• **Trecho fornecido**:
Nesse contexto, faz-se relevante destacar que, recentemente, vale dizer, no mês de setembro do corrente ano, a 3ª Turma do Superior Tribunal de Justiça (STJ) proferiu uma decisão crucial no bojo do Recurso Especial nº 2.055.518/DF, em caso que foi relatado pelo ministro Villas Bôas Cueva, que repercute profundamente no cenário jurídico nacional, abordando a penhora de ações de sociedades anônimas em processo de recuperação judicial.
A discussão vertente se deu acerca da possibilidade da penhora das ações detidas pelo acionista controlador de uma companhia aberta, a qual estava em recuperação judicial.
Esse caso, amplamente discutido e analisado, apresentou uma série de nuances jurídicas complexas, oferecendo uma oportunidade valiosa para uma reflexão mais profunda sobre o tema.
A decisão da 3ª Turma do STJ, embasada no princípio da livre circulabilidade da participação societária, trouxe clareza a uma questão anteriormente nebulosa.
Em tal contexto, as ações de uma sociedade anônima são consideradas ativos integrantes do capital social da empresa, mas pertencem, de fato, aos acionistas individuais.
Assim, o tribunal se posicionou no sentido de que essas ações são penhoráveis, desde que tal medida não prejudique o patrimônio das empresas do grupo em recuperação judicial. Essa decisão, portanto, estabeleceu um precedente crucial para casos futuros, proporcionando orientação clara aos tribunais inferiores e às partes envolvidas.
A implicação mais profunda dessa decisão vai além da interpretação da lei. Isso porque ela destaca a necessidade vital de uma abordagem contextuada e específica para cada caso ao lidar com questões de penhora de ativos em processos de recuperação judicial.
Pelo que se extrai do inteiro teor do julgado, o colendo STJ já havia se posicionado favoravelmente à penhora das ações de sociedades anônimas, mesmo estando em recuperação judicial, contudo, o exame feito nos casos precedentes (Ag. Int. no AREsp 1.860.854/SP e Ag.Int. no AREsp nº 2.020.546/SP) esteve voltado à análise da eventual quebra da affectio societatis, isto é, do vinculo subjetivo que envolve os acionistas das empresas.
No entanto, ao enfrentar o caso em comento, que versava sobre uma sociedade de capital aberto, isto é, cujas ações circulam livremente em bolsa de valores, tal princípio não se materializa, posto que se vinculam ao princípio da "livre circulabilidade da participação societária".
Complementou o ilustre relator, em seu voto, ao aduzir que:
"Sob esse prisma, portanto, não haveria óbice à penhora de ações que integram o capital social de sociedade anônima em recuperação judicial, restando aferir a possibilidade da constrição judicial à luz dos preceitos legais indicados como malferidos (...)

• **Tarefas**:
a. Por favor, devolva sem nenhuma alteração a parte do trecho sobre a penhora de ações de sociedades anônimas que começa em "A discussão vertente" e termina em "aos acionistas individuais.".
b. Retome o trecho sobre a penhora de ações de sociedades anônimas a partir do ponto em que ele para.
As linhas não têm nenhum papel neste trabalho.

• **Material fornecido**:
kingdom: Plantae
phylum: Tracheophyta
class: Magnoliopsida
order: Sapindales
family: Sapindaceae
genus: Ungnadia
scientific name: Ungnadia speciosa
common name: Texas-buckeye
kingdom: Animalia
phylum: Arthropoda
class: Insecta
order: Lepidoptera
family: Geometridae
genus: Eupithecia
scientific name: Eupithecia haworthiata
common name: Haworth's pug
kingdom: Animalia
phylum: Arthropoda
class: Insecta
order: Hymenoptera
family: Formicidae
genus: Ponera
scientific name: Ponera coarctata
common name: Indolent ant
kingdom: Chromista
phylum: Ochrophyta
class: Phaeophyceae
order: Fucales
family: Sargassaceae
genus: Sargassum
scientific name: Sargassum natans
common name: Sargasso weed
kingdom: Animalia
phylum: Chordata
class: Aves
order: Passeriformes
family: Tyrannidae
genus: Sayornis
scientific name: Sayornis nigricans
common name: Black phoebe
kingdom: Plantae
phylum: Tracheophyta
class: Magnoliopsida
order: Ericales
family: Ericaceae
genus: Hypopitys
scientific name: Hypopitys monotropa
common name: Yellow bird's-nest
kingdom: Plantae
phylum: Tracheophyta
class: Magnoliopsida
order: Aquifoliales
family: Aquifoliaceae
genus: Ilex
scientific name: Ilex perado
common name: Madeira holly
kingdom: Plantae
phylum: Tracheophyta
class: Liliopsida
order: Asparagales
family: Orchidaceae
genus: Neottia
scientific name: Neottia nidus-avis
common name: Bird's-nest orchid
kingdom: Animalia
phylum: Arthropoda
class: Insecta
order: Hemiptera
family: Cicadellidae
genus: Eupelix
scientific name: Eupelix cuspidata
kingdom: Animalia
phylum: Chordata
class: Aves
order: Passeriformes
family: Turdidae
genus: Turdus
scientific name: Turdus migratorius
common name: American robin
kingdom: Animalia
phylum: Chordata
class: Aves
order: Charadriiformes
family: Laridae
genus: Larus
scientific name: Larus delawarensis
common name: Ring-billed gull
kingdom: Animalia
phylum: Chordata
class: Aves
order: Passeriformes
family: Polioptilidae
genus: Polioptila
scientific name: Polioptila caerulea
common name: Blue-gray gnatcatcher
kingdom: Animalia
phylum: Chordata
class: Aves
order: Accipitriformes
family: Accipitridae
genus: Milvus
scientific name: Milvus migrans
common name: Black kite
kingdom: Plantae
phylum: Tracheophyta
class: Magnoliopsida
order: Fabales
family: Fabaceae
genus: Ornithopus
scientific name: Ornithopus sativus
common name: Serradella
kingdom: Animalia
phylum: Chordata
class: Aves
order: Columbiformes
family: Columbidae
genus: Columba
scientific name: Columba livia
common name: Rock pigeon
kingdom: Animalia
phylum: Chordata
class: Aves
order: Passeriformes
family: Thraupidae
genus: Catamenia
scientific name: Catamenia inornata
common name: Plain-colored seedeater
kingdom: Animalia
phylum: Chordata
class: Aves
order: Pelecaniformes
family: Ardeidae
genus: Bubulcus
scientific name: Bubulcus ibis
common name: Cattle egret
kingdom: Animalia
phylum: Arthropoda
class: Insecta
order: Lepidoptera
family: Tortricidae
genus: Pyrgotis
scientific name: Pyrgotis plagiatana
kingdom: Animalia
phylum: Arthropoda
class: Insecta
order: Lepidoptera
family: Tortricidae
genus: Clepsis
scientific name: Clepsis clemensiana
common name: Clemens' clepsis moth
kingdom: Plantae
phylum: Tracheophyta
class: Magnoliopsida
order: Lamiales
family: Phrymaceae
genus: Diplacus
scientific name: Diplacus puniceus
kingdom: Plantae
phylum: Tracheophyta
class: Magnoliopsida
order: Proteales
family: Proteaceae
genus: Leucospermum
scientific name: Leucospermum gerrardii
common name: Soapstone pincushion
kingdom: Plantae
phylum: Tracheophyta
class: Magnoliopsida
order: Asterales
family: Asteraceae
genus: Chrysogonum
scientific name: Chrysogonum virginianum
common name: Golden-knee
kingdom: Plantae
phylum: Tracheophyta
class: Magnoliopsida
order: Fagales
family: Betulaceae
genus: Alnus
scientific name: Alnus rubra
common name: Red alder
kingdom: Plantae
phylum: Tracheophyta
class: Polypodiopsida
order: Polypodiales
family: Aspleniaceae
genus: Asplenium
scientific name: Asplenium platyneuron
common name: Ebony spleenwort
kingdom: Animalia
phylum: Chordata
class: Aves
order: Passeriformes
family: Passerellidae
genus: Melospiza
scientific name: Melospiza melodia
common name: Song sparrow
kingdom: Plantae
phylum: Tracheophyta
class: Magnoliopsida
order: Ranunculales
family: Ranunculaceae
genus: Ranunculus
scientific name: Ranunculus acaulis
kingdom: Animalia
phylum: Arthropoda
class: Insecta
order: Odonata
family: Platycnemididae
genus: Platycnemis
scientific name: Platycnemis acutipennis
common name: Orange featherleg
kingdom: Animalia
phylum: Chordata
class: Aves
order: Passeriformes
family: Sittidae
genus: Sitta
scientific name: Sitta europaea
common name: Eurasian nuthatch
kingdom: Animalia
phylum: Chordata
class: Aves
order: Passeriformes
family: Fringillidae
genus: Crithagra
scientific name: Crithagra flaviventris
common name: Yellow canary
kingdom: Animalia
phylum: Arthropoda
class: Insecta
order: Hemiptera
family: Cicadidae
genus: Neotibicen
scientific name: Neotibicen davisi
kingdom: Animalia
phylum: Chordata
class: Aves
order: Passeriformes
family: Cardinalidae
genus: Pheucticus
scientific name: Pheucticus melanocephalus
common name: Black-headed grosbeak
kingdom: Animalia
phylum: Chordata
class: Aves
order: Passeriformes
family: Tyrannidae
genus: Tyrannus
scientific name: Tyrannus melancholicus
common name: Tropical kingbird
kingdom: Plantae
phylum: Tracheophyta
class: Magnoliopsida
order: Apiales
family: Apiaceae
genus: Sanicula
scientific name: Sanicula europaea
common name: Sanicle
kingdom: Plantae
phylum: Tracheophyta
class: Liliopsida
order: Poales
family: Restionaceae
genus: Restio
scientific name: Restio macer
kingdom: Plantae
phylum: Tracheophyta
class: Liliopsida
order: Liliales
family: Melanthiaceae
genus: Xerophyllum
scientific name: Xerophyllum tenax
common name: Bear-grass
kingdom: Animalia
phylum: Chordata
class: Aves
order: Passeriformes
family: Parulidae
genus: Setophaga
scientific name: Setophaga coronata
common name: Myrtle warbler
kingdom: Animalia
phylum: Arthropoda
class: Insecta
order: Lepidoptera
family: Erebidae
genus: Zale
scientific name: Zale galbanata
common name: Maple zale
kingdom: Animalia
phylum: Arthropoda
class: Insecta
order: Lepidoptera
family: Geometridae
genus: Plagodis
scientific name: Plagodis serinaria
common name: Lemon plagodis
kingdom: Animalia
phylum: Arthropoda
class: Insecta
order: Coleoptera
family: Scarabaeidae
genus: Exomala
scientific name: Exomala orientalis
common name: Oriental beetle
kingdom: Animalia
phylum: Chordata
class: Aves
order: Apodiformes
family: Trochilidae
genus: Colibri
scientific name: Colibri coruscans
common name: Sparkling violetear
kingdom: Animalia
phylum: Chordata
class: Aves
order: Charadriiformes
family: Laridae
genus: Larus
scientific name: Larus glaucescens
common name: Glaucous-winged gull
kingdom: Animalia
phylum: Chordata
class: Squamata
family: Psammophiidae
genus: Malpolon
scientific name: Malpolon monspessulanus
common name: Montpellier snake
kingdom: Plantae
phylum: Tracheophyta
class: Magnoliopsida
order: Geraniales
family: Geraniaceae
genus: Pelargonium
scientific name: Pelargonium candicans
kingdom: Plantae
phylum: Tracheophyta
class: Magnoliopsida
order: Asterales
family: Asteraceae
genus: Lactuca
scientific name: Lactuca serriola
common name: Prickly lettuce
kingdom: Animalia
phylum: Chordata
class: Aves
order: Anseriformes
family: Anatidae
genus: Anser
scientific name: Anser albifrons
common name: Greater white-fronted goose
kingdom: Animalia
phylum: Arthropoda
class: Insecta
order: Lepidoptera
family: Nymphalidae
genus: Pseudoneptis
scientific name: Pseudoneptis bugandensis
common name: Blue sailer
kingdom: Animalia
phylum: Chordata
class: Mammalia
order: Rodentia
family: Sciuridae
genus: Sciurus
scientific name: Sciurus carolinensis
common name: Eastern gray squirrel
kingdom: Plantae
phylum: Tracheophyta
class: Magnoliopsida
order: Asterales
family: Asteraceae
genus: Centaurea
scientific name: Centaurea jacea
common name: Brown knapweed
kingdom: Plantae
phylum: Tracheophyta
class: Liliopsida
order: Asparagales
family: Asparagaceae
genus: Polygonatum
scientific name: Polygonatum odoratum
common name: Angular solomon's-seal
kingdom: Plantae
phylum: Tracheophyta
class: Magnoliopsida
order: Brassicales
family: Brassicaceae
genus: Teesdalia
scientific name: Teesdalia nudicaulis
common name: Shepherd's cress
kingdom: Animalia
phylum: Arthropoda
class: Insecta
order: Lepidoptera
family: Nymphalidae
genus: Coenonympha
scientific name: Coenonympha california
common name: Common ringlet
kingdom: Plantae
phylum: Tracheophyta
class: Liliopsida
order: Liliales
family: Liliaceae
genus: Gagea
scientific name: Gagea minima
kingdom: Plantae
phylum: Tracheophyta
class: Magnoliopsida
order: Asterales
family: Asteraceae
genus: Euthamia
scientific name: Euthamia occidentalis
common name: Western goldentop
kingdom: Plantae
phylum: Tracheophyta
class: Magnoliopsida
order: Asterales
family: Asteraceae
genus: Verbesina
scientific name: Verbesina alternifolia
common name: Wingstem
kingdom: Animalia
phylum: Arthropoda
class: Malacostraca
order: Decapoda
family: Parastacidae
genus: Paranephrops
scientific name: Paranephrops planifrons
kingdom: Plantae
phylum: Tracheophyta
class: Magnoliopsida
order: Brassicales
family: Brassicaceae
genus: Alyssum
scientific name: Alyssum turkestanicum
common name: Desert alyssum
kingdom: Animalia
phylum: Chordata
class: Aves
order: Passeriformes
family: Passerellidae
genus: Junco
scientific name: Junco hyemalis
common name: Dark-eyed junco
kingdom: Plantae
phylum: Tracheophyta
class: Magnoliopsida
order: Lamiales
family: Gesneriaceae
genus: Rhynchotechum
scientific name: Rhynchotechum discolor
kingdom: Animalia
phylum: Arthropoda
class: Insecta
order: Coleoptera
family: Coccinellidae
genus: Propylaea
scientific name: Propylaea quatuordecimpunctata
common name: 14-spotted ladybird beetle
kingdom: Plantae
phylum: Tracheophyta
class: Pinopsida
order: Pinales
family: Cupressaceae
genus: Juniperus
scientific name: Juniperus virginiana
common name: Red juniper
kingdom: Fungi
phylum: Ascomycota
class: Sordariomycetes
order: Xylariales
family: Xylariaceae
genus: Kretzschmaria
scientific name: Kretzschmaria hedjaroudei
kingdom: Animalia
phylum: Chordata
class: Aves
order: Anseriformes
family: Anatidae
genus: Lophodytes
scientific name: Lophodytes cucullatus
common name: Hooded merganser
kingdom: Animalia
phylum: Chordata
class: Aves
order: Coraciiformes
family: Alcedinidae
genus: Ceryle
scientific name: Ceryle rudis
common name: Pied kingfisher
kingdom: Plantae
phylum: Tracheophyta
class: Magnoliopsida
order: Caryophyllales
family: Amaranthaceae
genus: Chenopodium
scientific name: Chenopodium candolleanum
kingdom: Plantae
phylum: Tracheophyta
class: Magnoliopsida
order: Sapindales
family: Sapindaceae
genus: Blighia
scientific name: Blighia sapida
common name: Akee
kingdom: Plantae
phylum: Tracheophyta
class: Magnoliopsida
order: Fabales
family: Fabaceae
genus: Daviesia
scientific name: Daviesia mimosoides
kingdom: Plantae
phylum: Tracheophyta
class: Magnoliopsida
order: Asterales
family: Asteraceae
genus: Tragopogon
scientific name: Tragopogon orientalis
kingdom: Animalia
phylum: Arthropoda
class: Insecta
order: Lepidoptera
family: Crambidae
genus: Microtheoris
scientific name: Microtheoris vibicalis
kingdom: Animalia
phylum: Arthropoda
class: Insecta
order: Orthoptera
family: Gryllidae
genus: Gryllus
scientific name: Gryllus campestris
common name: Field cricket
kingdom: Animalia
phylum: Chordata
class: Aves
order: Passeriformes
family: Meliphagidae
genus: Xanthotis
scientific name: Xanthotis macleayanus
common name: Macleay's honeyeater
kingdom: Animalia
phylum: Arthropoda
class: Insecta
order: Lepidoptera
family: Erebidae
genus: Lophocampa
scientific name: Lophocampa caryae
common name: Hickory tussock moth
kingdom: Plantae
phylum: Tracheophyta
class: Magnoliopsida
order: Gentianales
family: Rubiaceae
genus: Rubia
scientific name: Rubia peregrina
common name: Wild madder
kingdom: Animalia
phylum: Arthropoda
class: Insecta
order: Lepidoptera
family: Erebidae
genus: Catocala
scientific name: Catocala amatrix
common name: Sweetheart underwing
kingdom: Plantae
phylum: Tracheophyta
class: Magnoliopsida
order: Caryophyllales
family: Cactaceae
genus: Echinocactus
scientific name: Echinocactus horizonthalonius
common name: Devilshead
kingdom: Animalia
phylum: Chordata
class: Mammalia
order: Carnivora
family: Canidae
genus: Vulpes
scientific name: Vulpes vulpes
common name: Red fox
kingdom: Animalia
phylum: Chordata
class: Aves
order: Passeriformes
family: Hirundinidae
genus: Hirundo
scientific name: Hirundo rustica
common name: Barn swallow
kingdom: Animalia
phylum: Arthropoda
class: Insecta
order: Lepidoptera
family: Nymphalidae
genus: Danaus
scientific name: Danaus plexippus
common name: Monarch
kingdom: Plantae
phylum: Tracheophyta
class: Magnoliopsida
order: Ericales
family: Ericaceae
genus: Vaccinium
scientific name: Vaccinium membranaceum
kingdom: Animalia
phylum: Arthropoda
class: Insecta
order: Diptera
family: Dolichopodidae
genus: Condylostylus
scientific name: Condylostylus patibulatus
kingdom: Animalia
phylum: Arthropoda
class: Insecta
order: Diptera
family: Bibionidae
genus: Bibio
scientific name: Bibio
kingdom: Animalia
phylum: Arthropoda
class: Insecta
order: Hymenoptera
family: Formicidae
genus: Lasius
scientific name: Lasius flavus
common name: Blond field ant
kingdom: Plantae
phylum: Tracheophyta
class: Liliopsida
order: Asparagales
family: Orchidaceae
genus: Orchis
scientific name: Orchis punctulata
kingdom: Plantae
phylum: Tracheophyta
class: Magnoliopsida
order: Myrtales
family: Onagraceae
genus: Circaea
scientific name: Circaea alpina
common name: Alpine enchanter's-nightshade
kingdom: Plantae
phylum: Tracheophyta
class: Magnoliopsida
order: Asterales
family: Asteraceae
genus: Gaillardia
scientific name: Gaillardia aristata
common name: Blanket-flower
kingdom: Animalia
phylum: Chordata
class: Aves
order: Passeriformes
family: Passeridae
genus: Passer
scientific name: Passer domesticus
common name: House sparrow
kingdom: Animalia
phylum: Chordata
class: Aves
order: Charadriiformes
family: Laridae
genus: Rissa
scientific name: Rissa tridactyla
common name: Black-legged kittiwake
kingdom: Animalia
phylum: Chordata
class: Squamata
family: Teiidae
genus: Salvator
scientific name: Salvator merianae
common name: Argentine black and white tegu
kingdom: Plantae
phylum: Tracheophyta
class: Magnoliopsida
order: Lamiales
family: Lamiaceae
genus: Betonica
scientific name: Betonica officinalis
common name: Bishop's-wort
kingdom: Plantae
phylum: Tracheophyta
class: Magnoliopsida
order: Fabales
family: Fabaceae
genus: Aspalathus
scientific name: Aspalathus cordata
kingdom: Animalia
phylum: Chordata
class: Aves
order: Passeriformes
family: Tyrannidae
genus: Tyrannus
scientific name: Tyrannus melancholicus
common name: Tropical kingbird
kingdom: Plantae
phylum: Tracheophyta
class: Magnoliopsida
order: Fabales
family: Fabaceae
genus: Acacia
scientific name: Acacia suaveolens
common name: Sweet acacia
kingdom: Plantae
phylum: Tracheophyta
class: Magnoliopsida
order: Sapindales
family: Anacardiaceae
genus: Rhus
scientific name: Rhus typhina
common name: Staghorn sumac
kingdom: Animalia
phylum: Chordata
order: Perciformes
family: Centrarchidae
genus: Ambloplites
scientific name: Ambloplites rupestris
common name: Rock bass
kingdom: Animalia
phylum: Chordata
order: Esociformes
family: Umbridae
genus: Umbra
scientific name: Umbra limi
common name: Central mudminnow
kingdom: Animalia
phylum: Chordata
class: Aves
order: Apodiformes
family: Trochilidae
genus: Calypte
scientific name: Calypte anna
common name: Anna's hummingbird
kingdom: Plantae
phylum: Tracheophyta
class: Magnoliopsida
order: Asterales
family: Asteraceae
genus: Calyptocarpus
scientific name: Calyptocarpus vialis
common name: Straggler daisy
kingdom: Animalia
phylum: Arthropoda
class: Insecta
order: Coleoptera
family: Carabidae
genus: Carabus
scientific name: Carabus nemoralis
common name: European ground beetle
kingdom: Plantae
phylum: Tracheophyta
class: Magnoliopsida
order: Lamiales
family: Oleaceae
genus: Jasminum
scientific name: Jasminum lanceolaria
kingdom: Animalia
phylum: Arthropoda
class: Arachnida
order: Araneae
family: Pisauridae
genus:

• **Resultados esperados**:
a.
A discussão vertente se deu acerca da possibilidade da penhora das ações detidas pelo acionista controlador de uma companhia aberta, a qual estava em recuperação judicial.
Esse caso, amplamente discutido e analisado, apresentou uma série de nuances jurídicas complexas, oferecendo uma oportunidade valiosa para uma reflexão mais profunda sobre o tema.
A decisão da 3ª Turma do STJ, embasada no princípio da livre circulabilidade da participação societária, trouxe clareza a uma questão anteriormente nebulosa.
Em tal contexto, as ações de uma sociedade anônima são consideradas ativos integrantes do capital social da empresa, mas pertencem, de fato, aos acionistas individuais.

b.
A constrição recaiu, na verdade, sobre 'ativos de baixa liquidez no mercado', representados por 905.517 (novecentas e cinco mil quinhentas e dezessete) ações, que, a despeito de integrarem o capital social da sociedade JOÃO FORTES ENGENHARIA S.A., pertencem a GASTER PARTICIPAÇÕES S.A., sociedade anônima de capital fechado (holding) que, além de não estar em processo de recuperação judicial, é a acionista majoritária da referida companhia, conforme quadro acionário divulgado pelo próprio grupo econômico (...)
Ademais, a alteração de titularidade das ações, por força de eventual adjudicação ou alienação em bolsa, não implica redução do patrimônio da sociedade, que permanecerá o mesmo. Assim, não tendo recaído a penhora sobre o patrimônio de nenhuma das empresas do grupo que estão em recuperação judicial, nada obsta a sua manutenção em relação a bens particulares da acionista majoritária (Gaster), estes, sim, objeto de constrição judicial."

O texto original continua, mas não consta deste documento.